## WHAT TO PRODUCE
Would you return exactly the lines below from the line with "la planificación financiera familiar." through the line with "colaboraciones", both included, and nothing else, leaving out the pictures?
* * * * *
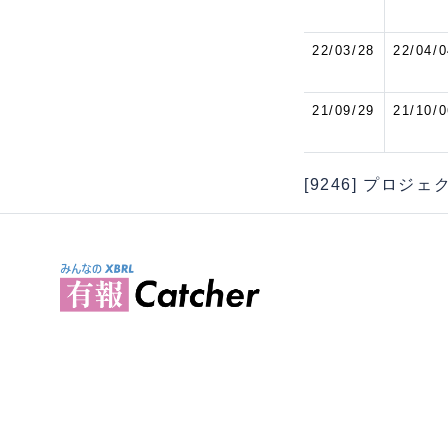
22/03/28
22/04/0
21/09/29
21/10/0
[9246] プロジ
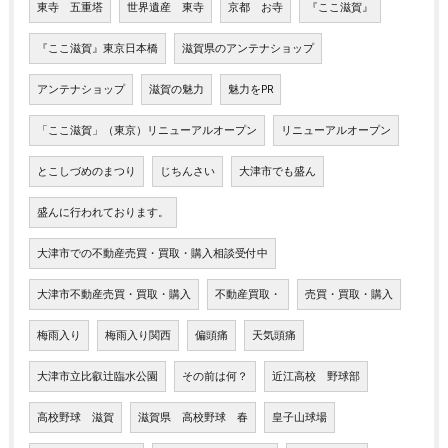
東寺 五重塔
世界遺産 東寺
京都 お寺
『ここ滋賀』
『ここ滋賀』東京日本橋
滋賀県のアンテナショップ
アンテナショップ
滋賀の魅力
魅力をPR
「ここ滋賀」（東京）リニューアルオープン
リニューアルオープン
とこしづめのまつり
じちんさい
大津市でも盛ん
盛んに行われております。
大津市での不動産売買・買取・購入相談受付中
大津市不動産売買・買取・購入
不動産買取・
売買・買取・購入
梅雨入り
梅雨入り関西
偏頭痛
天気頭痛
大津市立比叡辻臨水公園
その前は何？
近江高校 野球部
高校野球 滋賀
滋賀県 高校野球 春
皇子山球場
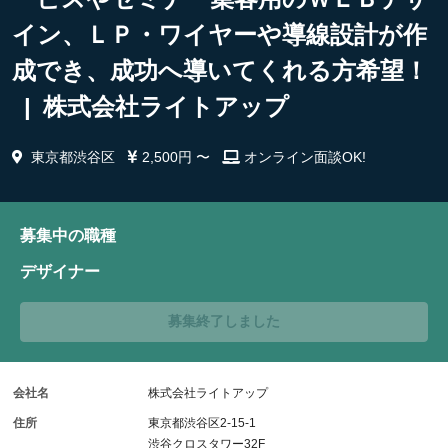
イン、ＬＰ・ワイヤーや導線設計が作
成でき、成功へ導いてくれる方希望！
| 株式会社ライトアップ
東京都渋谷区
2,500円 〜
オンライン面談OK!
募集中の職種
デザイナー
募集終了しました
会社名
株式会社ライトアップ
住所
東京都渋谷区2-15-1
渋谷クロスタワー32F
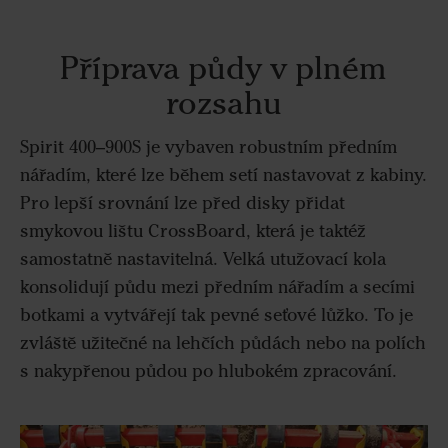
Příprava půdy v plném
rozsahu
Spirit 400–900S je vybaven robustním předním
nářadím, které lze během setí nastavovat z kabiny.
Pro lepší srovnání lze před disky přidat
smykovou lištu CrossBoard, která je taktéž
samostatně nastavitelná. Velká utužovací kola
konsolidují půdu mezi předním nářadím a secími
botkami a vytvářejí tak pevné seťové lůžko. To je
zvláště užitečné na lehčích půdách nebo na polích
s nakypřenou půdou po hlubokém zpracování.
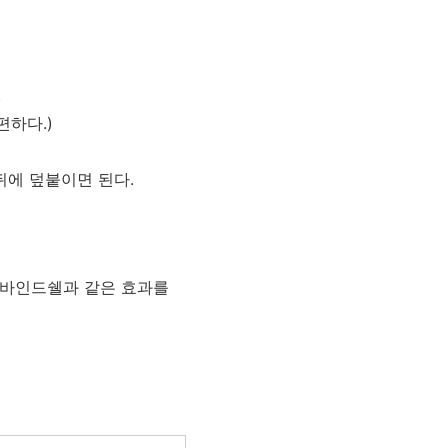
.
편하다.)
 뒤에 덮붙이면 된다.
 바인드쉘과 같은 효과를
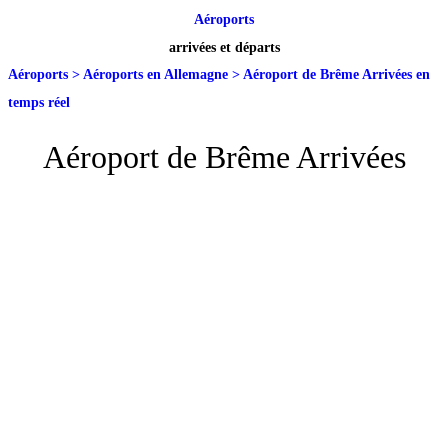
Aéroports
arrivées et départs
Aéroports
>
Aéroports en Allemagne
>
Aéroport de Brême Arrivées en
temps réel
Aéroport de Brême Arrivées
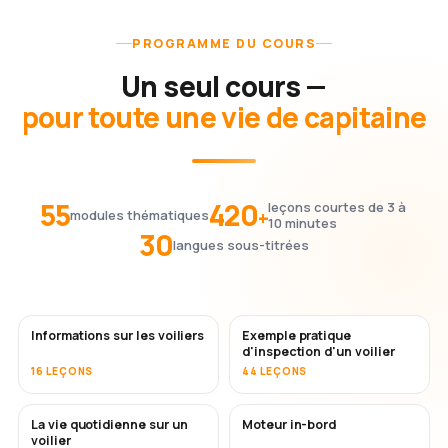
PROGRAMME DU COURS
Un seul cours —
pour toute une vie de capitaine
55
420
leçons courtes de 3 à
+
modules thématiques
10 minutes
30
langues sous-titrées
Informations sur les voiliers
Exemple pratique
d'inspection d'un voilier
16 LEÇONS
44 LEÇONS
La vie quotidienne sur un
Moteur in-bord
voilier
* * * * *
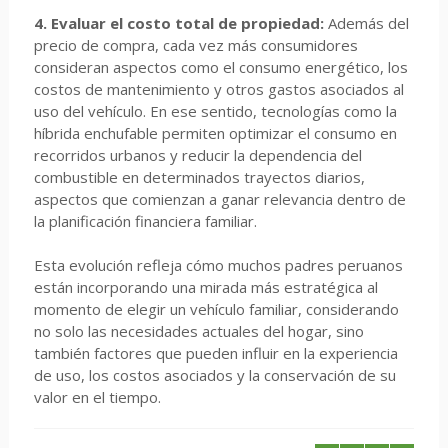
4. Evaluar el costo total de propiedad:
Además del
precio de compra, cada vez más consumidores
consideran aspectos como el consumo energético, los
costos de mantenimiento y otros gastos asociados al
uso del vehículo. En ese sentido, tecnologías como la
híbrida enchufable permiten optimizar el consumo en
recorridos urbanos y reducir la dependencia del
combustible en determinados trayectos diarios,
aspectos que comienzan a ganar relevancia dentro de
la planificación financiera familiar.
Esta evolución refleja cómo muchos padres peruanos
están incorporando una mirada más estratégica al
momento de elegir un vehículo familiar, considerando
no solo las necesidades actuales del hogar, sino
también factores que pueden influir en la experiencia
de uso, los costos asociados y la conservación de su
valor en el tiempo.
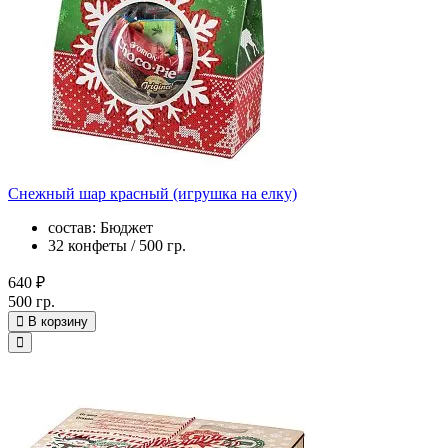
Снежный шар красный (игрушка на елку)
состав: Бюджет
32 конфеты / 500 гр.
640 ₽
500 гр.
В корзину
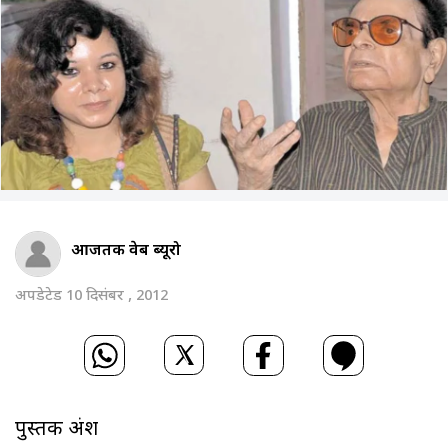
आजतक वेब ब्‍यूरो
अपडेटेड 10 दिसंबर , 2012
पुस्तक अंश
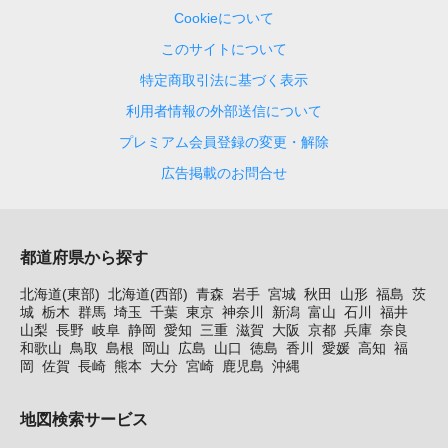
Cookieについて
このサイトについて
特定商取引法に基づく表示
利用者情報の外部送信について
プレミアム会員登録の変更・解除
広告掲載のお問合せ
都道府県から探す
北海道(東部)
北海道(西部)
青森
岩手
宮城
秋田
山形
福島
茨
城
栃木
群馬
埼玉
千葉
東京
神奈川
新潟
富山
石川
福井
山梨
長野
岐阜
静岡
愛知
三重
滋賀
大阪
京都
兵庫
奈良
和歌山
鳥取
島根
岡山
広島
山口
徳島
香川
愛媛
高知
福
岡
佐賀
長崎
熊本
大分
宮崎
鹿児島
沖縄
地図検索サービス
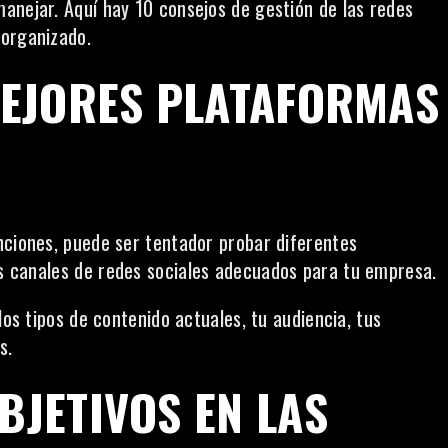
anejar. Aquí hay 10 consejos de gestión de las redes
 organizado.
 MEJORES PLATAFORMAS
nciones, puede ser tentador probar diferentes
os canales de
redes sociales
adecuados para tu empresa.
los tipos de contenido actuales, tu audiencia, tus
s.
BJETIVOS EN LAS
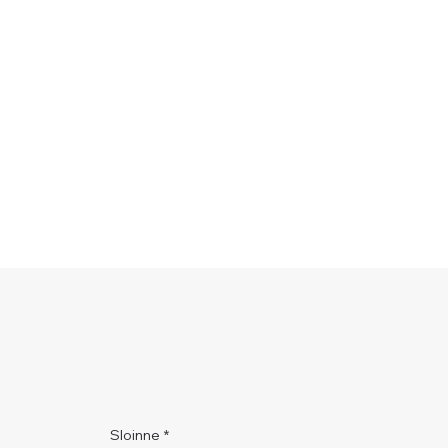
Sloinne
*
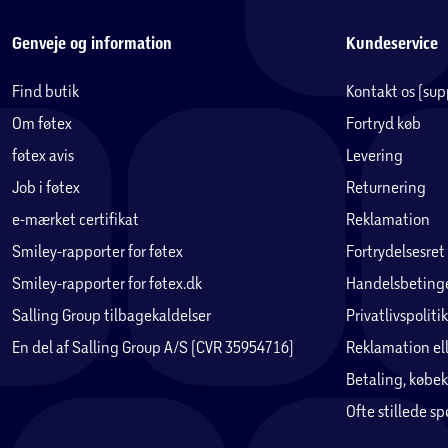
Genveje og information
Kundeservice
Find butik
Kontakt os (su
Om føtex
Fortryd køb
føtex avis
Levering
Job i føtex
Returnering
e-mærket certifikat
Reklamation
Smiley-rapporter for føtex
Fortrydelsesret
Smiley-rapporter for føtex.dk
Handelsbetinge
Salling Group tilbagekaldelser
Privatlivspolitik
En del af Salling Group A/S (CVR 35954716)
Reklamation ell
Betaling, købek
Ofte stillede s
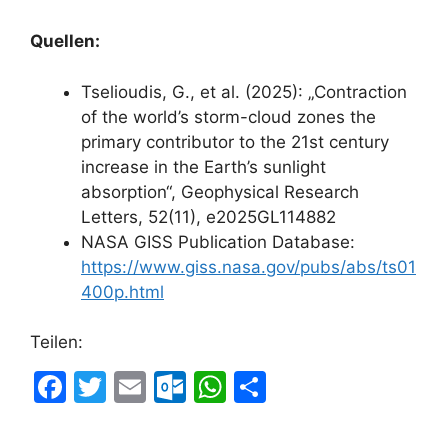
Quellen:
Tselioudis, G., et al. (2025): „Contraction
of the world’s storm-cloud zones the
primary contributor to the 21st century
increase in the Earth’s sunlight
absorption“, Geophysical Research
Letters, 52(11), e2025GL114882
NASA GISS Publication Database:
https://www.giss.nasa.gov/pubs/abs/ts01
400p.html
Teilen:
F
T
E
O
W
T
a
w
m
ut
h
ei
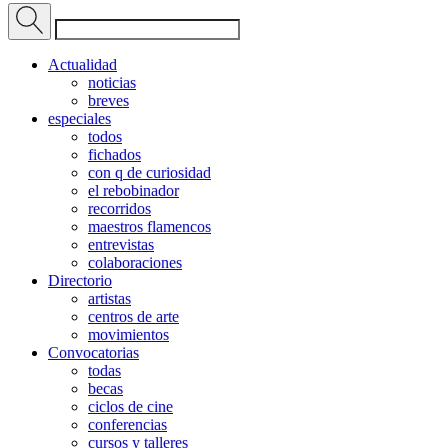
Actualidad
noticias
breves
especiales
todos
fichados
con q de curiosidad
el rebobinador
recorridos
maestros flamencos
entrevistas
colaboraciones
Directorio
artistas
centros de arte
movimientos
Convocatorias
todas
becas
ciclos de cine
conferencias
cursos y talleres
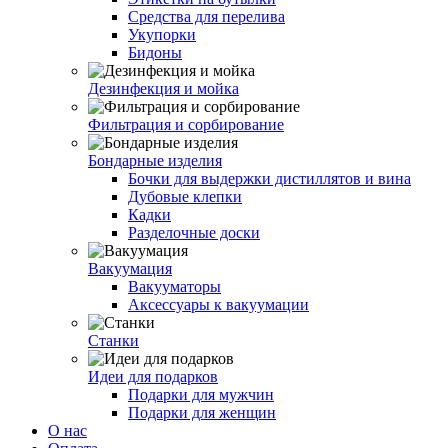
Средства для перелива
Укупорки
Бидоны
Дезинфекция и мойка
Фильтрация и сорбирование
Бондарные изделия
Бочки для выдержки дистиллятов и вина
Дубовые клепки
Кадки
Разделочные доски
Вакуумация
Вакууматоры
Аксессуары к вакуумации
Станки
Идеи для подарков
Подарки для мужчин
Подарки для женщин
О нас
* * * * *
## TASK RESPONSE
la planificación financiera familiar.
Esta evolución refleja cómo muchos padres peruanos
están incorporando una mirada más estratégica al
momento de elegir un vehículo familiar, considerando
no solo las necesidades actuales del hogar, sino
también factores que pueden influir en la experiencia
de uso, los costos asociados y la conservación de su
valor en el tiempo.
Снежный шар красный (игрушка на елку)
состав: Бюджет
32 конфеты / 500 гр.
640 ₽
500 гр.
В корзину
आजतक वेब ब्‍यूरो
अपडेटेड 10 दिसंबर , 2012
पुस्तक अंश
Cookieについて
このサイトについて
特定商取引法に基づく表示
利用者情報の外部送信について
プレミアム会員登録の変更・解除
広告掲載のお問合せ
都道府県から探す
北海道(東部)
北海道(西部)
青森
岩手
宮城
秋田
山形
福島
茨
城
栃木
群馬
埼玉
千葉
東京
神奈川
新潟
富山
石川
福井
山梨
長野
岐阜
静岡
愛知
三重
滋賀
大阪
京都
兵庫
奈良
和歌山
鳥取
島根
岡山
広島
山口
徳島
香川
愛媛
高知
福
岡
佐賀
長崎
熊本
大分
宮崎
鹿児島
沖縄
地図検索サービス
anejar. Aquí hay 10 consejos de gestión de las redes
 organizado.
 MEJORES PLATAFORMAS
nciones, puede ser tentador probar diferentes
os canales de
redes sociales
adecuados para tu empresa.
los tipos de contenido actuales, tu audiencia, tus
s.
BJETIVOS EN LAS
Sloinne
*
Genveje og information
Kundeservice
Find butik
Kontakt os (su
Om føtex
Fortryd køb
føtex avis
Levering
Job i føtex
Returnering
e-mærket certifikat
Reklamation
Smiley-rapporter for føtex
Fortrydelsesret
Smiley-rapporter for føtex.dk
Handelsbetinge
Salling Group tilbagekaldelser
Privatlivspolitik
En del af Salling Group A/S (CVR 35954716)
Reklamation ell
Betaling, købek
Ofte stillede s
Quellen:
Tselioudis, G., et al. (2025): „Contraction
of the world’s storm-cloud zones the
primary contributor to the 21st century
increase in the Earth’s sunlight
absorption“, Geophysical Research
Letters, 52(11), e2025GL114882
NASA GISS Publication Database:
https://www.giss.nasa.gov/pubs/abs/ts01
400p.html
Teilen:
F
T
E
O
W
T
a
w
m
ut
h
ei
Actualidad
noticias
breves
especiales
todos
fichados
con q de curiosidad
el rebobinador
recorridos
maestros flamencos
entrevistas
colaboraciones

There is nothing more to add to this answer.